At Galois, we are interested in expanding the capabilities of privacy-preserving technologies, as we believe such technology will play a vital role in our future privacy-sensitive world. One such technology that we’ve been exploring is Homomorphic Encryption (HE), a cryptographic mechanism that allows someone to perform computation on encrypted data. In a previous project, we’ve explored HE from a usability angle, and we are currently working on a project exploring HE from a hardware-performance angle. As part of these, we’ve played with several HE libraries to understand their capabilities and limitations. A common thread across these libraries is that, while they are extremely powerful, writing performant HE programs is a highly non-trivial task. That is, implementing an HE program is sadly not as simple as taking your python program and “running it in HE.” In particular, there are many things HE programs cannot do for security reasons—for example, looping over a private value—and there are many things HE programs should not do for performance reasons. Here we’ll focus on the performance piece.
To understand why one needs to be careful writing HE programs—and how certain choices may have significant impacts on HE performance—we need to briefly describe how existing HE approaches work. All existing HE approaches take some plaintext value and add “noise” to produce a resulting ciphertext. This “noise” is added in such a way that it can only be removed given the secret key (a.k.a. decryption) even after ciphertexts are manipulated (i.e., added or multiplied together). To recap, encryption involves adding noise, computation can be done on these noisy (a.k.a. encrypted) values, and decryption involves removing this noise to return the manipulated plaintext value.

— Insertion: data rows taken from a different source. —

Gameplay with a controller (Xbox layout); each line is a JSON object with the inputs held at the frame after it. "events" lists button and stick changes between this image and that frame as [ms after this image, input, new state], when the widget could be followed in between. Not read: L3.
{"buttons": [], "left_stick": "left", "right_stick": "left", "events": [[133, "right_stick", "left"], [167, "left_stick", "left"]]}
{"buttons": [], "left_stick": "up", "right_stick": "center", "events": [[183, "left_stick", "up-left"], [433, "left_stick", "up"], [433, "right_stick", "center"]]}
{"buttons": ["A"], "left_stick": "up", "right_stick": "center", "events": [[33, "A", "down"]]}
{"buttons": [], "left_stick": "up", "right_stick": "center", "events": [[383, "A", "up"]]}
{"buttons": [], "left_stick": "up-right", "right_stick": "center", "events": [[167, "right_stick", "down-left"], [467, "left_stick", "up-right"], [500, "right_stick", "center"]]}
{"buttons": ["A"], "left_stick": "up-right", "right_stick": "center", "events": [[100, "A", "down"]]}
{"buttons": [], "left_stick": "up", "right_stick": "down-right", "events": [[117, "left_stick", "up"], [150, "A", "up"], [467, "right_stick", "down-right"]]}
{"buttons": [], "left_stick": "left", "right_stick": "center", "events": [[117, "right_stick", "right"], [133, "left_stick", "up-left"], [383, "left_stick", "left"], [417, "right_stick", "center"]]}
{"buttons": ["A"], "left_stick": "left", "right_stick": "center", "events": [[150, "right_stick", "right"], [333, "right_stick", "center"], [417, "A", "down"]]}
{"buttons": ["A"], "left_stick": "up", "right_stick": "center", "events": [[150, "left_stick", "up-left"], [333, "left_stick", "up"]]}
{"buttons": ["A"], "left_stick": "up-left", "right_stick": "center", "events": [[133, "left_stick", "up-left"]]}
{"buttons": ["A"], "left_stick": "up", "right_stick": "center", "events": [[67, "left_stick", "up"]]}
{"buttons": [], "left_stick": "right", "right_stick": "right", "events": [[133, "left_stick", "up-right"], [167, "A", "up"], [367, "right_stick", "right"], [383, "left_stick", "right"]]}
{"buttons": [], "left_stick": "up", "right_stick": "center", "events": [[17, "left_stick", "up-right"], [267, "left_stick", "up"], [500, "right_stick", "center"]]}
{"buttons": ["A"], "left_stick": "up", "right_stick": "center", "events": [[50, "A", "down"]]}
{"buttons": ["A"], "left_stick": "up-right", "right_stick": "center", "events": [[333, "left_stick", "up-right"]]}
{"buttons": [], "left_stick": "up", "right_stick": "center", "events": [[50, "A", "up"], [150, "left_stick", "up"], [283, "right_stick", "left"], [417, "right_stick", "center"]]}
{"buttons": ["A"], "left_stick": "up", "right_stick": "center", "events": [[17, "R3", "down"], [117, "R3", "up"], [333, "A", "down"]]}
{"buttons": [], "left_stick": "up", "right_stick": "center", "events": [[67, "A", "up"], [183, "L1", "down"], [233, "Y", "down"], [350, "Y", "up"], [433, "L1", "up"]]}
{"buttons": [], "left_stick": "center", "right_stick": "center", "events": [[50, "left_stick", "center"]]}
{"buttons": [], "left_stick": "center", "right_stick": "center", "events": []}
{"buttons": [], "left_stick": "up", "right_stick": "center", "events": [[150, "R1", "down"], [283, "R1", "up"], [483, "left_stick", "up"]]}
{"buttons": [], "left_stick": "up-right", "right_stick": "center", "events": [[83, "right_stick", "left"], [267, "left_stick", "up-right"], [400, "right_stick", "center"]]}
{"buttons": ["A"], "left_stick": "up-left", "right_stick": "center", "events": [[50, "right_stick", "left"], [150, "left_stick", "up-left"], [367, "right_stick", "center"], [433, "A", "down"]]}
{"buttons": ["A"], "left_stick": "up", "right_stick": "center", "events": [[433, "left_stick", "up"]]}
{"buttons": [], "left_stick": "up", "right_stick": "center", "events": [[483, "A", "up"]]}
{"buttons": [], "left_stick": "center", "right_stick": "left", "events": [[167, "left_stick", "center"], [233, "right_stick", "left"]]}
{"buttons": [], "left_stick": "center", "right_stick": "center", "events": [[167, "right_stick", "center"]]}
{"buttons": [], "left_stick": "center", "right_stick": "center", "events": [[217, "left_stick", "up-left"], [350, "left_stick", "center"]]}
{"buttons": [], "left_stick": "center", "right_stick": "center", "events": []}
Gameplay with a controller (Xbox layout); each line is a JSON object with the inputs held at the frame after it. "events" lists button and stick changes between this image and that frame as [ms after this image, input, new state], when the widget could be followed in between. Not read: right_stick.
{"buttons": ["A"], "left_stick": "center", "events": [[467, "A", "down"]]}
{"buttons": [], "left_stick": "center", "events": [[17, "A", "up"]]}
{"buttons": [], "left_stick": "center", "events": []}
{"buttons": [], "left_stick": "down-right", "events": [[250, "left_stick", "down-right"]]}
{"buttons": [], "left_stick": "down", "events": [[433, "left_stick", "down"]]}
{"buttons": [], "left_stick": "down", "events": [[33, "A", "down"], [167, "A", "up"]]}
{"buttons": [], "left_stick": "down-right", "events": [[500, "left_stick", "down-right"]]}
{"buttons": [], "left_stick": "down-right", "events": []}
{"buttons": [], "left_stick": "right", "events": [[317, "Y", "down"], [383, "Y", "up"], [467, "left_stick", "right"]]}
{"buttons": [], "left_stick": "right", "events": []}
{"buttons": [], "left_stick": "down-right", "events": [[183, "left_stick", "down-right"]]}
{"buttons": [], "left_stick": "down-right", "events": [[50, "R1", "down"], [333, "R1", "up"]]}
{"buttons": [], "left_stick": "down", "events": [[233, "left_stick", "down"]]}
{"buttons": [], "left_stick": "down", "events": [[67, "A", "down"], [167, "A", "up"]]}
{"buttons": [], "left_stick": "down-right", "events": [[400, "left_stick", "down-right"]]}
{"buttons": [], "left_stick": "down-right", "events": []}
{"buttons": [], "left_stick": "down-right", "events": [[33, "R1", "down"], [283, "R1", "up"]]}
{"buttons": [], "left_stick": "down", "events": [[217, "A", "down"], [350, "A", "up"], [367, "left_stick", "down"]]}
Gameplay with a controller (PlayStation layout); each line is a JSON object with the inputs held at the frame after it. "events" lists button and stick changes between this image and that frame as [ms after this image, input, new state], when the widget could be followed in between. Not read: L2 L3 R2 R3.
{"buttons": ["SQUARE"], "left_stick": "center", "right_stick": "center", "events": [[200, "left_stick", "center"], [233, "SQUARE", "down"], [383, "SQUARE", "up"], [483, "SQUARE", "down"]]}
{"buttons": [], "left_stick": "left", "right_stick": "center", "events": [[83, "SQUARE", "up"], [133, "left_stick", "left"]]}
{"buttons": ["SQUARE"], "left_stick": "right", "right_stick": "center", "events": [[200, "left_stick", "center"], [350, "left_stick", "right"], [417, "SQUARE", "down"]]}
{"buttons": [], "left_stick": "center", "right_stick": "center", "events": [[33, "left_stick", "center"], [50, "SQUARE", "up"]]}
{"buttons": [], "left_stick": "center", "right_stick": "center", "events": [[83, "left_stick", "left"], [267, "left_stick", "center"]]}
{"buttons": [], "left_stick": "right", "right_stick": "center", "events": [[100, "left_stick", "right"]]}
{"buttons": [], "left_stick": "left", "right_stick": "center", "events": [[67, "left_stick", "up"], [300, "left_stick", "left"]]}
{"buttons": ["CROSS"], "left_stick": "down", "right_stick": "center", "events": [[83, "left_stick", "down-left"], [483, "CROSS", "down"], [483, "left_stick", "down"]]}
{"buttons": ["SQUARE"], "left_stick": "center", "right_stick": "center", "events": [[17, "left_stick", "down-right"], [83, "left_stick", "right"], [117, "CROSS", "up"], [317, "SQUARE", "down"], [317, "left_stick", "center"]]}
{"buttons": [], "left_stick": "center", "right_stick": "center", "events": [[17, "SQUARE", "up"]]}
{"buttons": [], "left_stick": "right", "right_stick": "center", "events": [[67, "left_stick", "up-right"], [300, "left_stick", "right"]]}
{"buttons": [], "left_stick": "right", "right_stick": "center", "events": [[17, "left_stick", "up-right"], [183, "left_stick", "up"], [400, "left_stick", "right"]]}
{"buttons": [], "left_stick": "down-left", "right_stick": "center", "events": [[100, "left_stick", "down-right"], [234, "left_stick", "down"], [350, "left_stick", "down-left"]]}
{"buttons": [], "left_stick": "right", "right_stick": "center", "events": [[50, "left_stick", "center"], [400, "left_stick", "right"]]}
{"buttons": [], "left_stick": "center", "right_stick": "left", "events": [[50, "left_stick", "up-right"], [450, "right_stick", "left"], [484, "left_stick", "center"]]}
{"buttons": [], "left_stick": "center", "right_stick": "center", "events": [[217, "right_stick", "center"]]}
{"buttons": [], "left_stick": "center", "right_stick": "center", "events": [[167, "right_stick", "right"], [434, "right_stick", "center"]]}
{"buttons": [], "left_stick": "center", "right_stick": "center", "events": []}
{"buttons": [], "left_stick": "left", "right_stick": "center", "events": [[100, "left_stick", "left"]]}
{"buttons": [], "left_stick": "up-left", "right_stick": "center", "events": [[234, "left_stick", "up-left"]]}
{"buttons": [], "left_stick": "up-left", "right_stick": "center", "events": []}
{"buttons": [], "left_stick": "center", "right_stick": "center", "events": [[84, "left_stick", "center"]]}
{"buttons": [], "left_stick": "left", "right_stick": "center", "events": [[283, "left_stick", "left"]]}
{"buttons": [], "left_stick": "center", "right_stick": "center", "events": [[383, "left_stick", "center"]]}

While the above presents a high-level abstraction of how HE works, it’s sadly not as simple in practice. Every operation conducted on ciphertexts increases the noise, and some operations (like multiplication) produce a lot more noise than other operations (like addition). Also, and most importantly, there is a “noise cap,” at which point decryption no longer becomes possible—the ciphertext is just too noisy. This noise cap is constrained by complex parameters related to security and performance, and performance degrades rapidly as one increases the noise cap. So keeping this noise cap as small as possible is essential; however, it can’t be so small that the computation overflows the cap.
This is where noise estimation comes into play. Ideally, we could take a computation, determine how much noise it would produce in HE, and set the noise cap accordingly. Sadly, it is not that simple. This is because it is really hard to figure out exactly how much noise an operation adds. Fortunately, researchers have derived worst case bounds on the noise of various operations. So one approach would be to bound the noise of each operation and from there compute the overall noise of the program. However, this incurs a potentially significant overestimate: the worst case noise of the overall program may be much lower than the sum of the worst case noise of each operation.
This leads us to an observation: What if, instead of tracking the worst case noise bounds at an operation level, we track the worst case noise bound at a program level?
A strawman approach would be to run the program in HE and simply observe how the noise grows. Leaving aside the inefficiency of the approach, we can’t even run the program in HE because we haven’t yet decided on its parameters. That’s why we are doing noise estimation in the first place!
What we do instead is to symbolically evaluate the program, keeping track of how the noise grows. The evaluation computes the final noise as a polynomial whose variables are the original noise, plaintext, and encoding parameters. Finally, we can use the Monte Carlo method to sample the noise and the plaintext. That is, we repeatedly sample those variables to approximate the worst-case final noise in terms of the initial parameters. From there, it is easy to find the correct parameters not to overflow the “noise cap.”
An advantage of this approach is that it makes it easy to take advantage of public knowledge about the plaintext. For example, if an input is known to be a boolean (e.g., by type inference), we only need to sample that plaintext from 0 or 1. Using such plaintext bounds, we can significantly reduce the worst-case noise bound. To the best of our knowledge, this technique has not been used before.
Our work is only a proof-of-concept, and there is a lot more work to be done to make HE-MAN usable more broadly. We’ve thus far targeted Microsoft Research’s SEAL HE library, and supporting several of the other libraries—such as IBM’s HELib or Duality’s PALISADE library—would bring these capabilities to a larger audience. We’ve also focused on feasibility and not performance: because we are symbolically evaluating the HE program, things get out-of-hand quickly as the program grows. Fortunately, there are several known approaches to improving this which we’d like to integrate.